The advert “Elevator” also represents the issue of discrimination, but instead, it is towards racial minorities through the combined use of close up shot, facial expressions, and cuts. It has also been developed in a different context, during the 2010s, where racism has been fought against through riots and protests such as “the March for Black Women” that happened in 2017 in Washington, America, and the Australian Racial Discrimination Act to protect those in the minority. The advert is attempting to bring light on the 21% of complaints under the Racial Discrimination Act concerning employment as its setting is in a workplace environment shown through the long shot of the building in which the advert is set. During the advertisement, the camera focuses on the man holding the elevator for a white woman, and through the closeup shot of his facial expression that is content, the viewer is shown that he is pleased to do so. Once the woman is inside the elevator it cuts to another woman running up to the elevator except for this time it is a woman of a racial minority. Instead of reacting the same way, we see him walking inside the elevator with an unpleasant facial expression. His actions represent the negative attitudes displayed by our society towards racial minorities considering the societies’ attempts to avoid this discrimination by incorporating a “Racial Discrimination Acts”.
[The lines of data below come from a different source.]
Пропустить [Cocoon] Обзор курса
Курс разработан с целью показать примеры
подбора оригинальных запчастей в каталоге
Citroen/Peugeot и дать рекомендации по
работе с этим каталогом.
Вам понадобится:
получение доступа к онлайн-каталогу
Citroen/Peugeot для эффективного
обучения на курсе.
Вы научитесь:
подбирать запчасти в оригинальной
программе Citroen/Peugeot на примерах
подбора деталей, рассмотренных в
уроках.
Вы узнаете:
Another way that Brokeback Mountain portrays the same issue of discrimination is through the combined use of setting and closeup shot. In America during the 1960s homosexuals were not accepted by most of society and so for their safety, many gay people forced themselves to live fake, heterosexual lives and would drop their ‘straight’ façades only behind closed doors. During the movie, Jack and Ennis would take a break from their heterosexual lives and meet each other at a motel, which symbolises as their haven where they won’t be persecuted for their desires as they are not approved by the American society in the 1960s. Also, during the scene, there is a close up on Jack and Ennis where they are cuddling, and their ability to be open with each other shows how they are less tense in an environment where no one can see them. Them being relaxed shows how homosexuals were only open to express their real lives behind walls and the moment these walls go down they have to switch back to their ‘normal’ lives. The setting of the motel and the closeup shot of Jack and Ennis shows that being in a homosexual relationship is dehumanising as it meant that a part of your life stayed hidden away and ‘in the closet’.
Additionally, the advert portrays the issue of discrimination is through the use of close up shots and symbolism. The context is not just referring to the period of the visual text but also the setting the text is positioned in. This advert is set in a work environment to convey the issue of discrimination in the workplace. In the beginning, there is a close up of the elevator indicator pointing up. In the real world “up” symbolises getting a better job or social position. While the man holds the door for the white woman he does not do the same when the woman of racial minority attempts to “go up” and so he stops her from this opportunity. This shows how women of a racial minority are still denied opportunities in the workplace due to their nationality so overall it portrays how they are discriminated against. Thus discrimination is represented as something that happens in professional settings, not just in ‘rough’ neighbourhoods or among the uneducated.